EXERCISE OBJECTIVE: Report every line below that holds the word "Limited".

DATA FOR ANALYSIS:
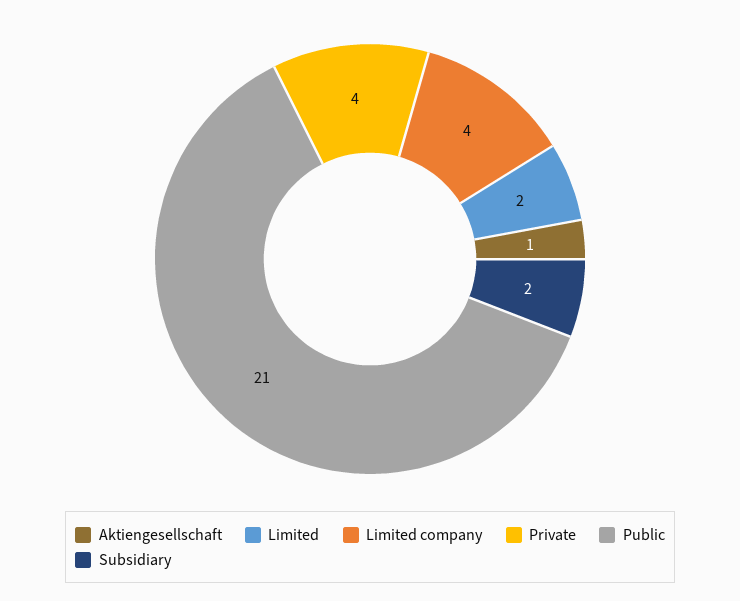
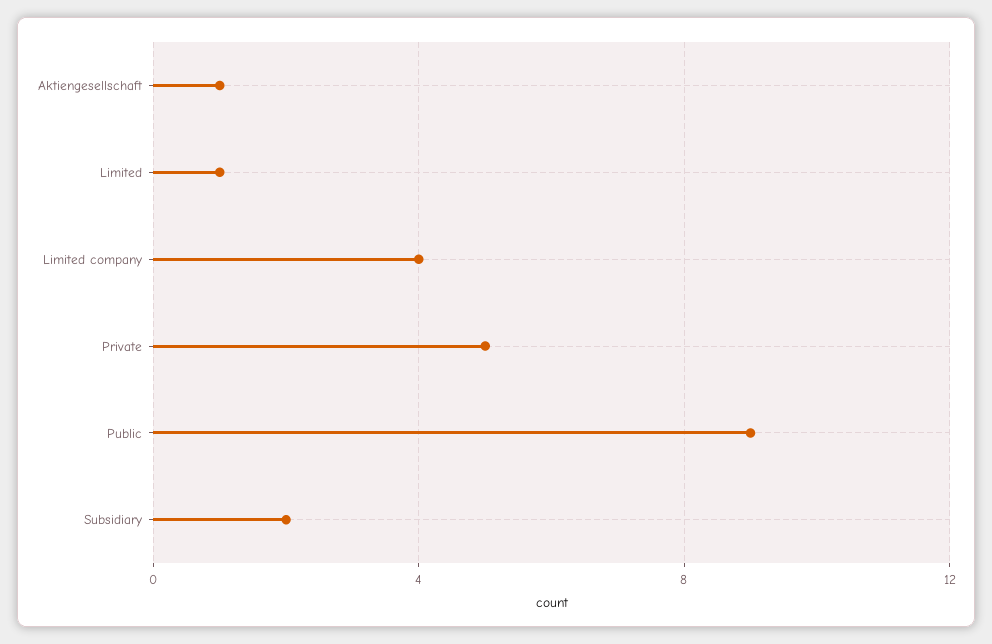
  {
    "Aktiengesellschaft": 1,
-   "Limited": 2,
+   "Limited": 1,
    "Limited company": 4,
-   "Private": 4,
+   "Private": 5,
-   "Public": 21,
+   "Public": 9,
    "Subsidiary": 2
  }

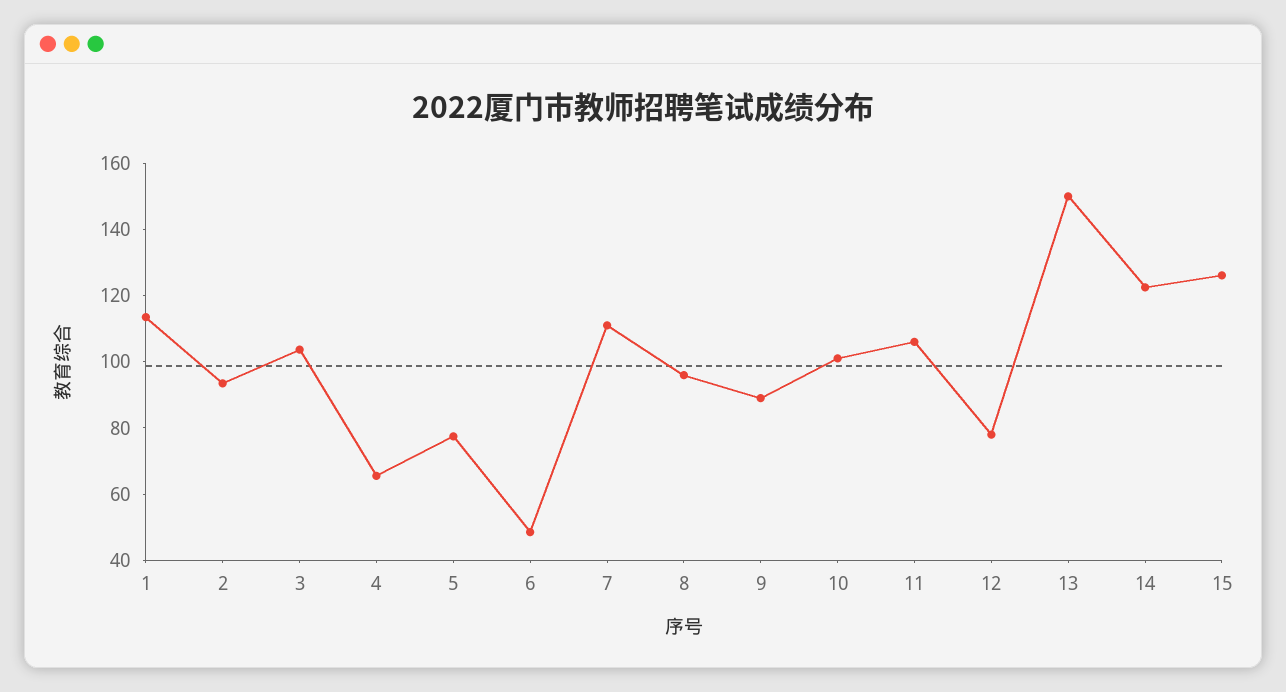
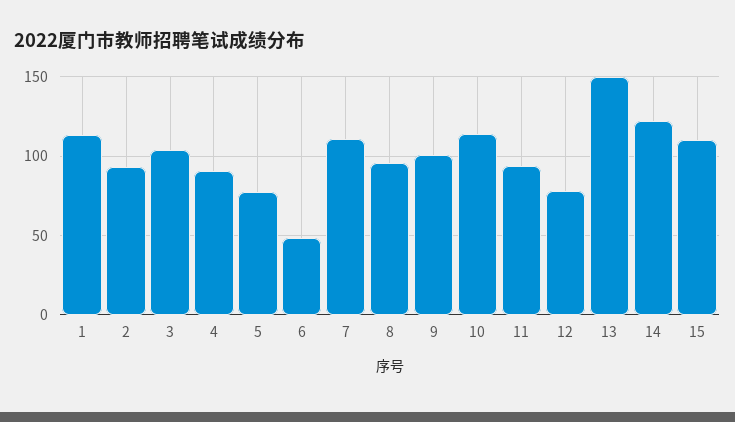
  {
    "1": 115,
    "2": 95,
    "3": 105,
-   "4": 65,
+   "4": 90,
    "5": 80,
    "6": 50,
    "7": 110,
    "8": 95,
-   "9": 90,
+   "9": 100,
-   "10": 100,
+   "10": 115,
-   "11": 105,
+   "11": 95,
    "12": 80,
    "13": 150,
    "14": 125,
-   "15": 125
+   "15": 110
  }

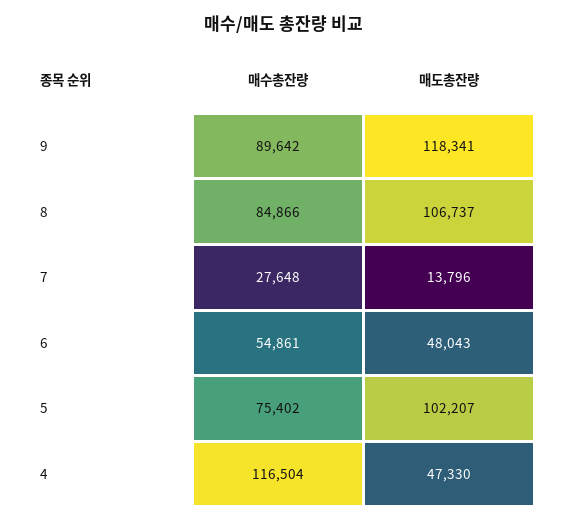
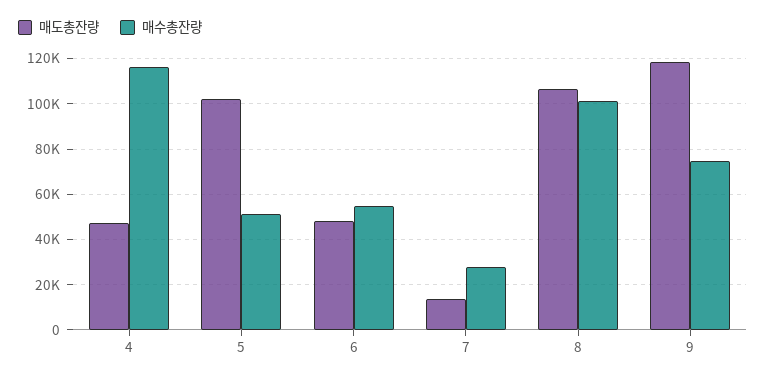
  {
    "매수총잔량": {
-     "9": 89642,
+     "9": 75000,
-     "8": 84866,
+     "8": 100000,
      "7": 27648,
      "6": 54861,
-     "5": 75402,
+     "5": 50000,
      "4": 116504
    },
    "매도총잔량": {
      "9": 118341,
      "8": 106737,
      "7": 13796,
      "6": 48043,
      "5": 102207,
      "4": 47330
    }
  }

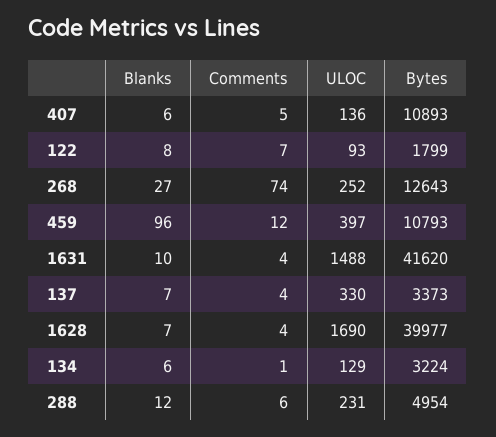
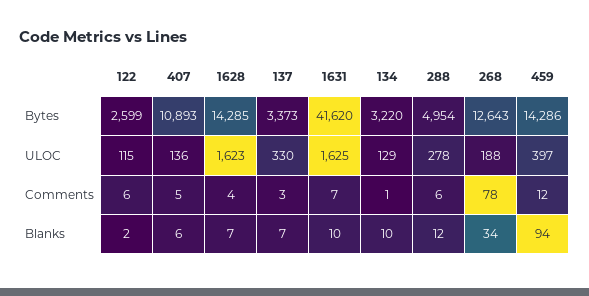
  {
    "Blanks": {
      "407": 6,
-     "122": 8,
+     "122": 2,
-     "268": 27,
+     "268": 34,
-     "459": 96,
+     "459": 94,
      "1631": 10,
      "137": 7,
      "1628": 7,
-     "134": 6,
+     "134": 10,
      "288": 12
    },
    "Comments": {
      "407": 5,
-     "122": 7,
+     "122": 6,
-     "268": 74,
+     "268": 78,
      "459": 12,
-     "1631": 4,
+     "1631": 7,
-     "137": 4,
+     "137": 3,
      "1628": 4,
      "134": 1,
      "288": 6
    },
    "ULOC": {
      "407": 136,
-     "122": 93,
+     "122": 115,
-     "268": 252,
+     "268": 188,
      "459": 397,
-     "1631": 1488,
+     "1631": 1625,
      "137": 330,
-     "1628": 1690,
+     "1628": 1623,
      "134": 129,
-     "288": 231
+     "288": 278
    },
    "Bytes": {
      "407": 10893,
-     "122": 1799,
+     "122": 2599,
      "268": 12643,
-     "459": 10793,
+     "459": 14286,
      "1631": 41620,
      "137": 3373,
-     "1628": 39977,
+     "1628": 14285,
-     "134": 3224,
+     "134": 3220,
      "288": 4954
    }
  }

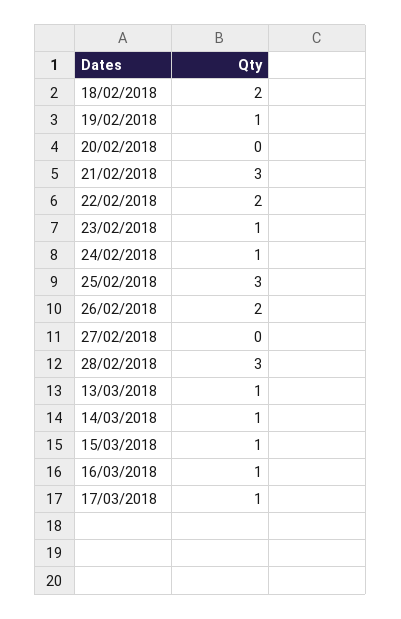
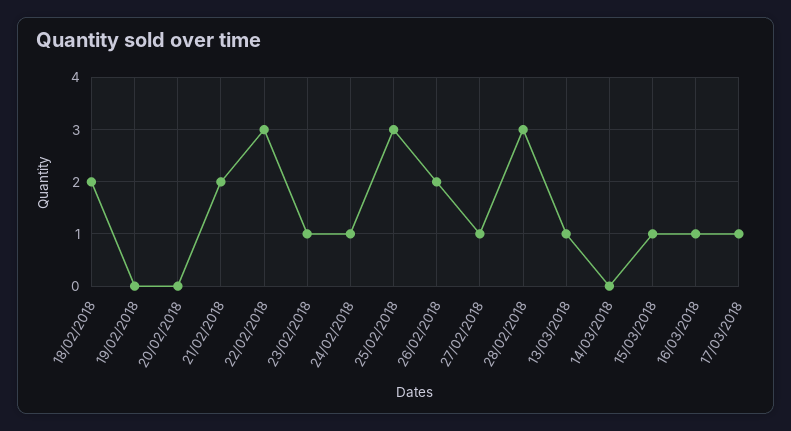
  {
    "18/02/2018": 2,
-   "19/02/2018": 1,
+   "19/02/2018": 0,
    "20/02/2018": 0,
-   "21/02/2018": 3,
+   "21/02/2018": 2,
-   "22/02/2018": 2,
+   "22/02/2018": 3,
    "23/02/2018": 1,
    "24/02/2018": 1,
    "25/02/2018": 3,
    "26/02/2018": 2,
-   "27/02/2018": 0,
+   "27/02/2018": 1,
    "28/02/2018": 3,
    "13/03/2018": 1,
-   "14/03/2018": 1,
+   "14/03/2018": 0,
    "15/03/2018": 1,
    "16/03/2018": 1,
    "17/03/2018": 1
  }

RESPONSE TO THIS EXERCISE:
-   "Limited": 2,
+   "Limited": 1,
    "Limited company": 4,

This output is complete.